▸ **Your goal**
Where does the string "статья" appear in the listing below? Copy every line where it does.
___ Input data ___
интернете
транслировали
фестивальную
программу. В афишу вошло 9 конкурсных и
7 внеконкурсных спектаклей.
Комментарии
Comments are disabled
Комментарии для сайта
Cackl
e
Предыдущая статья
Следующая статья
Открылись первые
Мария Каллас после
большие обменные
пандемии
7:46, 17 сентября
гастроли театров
___
___ Input data ___
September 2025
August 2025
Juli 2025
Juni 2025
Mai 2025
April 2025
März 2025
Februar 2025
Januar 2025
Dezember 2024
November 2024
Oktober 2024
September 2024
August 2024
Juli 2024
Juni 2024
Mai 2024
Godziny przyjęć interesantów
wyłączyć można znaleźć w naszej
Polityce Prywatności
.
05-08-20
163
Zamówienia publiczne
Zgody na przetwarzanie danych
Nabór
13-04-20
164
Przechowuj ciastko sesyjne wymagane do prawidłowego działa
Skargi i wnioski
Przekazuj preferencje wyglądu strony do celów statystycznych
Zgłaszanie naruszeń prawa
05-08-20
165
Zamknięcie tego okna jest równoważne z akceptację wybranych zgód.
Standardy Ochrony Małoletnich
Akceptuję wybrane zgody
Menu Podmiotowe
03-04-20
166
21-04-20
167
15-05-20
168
___
▸ **Answer section**
Предыдущая статья
Следующая статья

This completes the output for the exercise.